Image First the Fed cut rates by three quarters of a percent. Now they cut them another half percentage. But even after the second back to back cut, the stock markets ended up virtually unchanged.

Swiss America CEO Craig R. Smith is conducting Talk Show interviews saying that the Fed cuts are a temporary fix that will only delay the inevitable of the markets dropping.

Says Craig, “Instead of messing with the markets, just leave them alone!”

The following is an article by Craig Smith on this topic.

LET FREE MARKETS STAY FREE AND THEY WILL FIX THEMSELVES
By Craig R. Smith, CEO of Swiss America Corporation

Between government stimulus proposals and Federal Reserve rate cuts of ¾ of a percent, followed by another 1/2% drop, the market is trying to get everyone's attention.....STOP! The market has some problems to work through and left alone to do so will.

Look at the facts. Last week the President and the Congress floated stimulus proposals that would refund $800 per taxpayer while possibly cutting corporate and personal taxes for some period of time in order the “save” the economy. This was in response to testimony given by Ben Bernanke to the Congress. The stimulus Bernanke would welcome would be “timely, targeted and temporary”.
So the geniuses in D.C held press conference and the market reacted by dropping the next day.

The following start of business overseas Monday was met with panic selling. Mumbai down 11%. Heng Seng down 8%. London off 5.5%. The international markets were in free fall. Markets know full well the government can do nothing in a “timely, targeted and temporary” way.

Then the FED announced a ¾ point cut in Fed Funds rate in order to avoid what clearly appeared to be a 600 to 1,000 point drop evidenced by a 600 point pre market decline. The DOW opened down 400 and recover with a loss of only 128 by the end of business on Tuesday.

**TO-DO ITEM**
Repeat word for word the part of the article on the Fed rate cuts that opens with the words containing "LET FREE MARKETS" and closes with "do so will.". The listing that comes after this has no role in the work.

**DATA EXTRACT**
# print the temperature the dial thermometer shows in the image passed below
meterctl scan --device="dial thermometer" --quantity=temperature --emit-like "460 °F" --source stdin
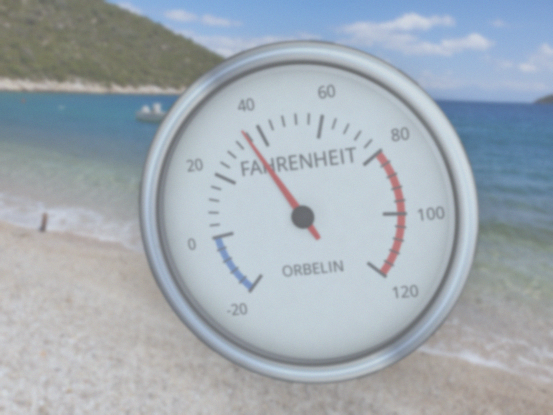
36 °F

**SOLUTION**
LET FREE MARKETS STAY FREE AND THEY WILL FIX THEMSELVES
By Craig R. Smith, CEO of Swiss America Corporation

Between government stimulus proposals and Federal Reserve rate cuts of ¾ of a percent, followed by another 1/2% drop, the market is trying to get everyone's attention.....STOP! The market has some problems to work through and left alone to do so will.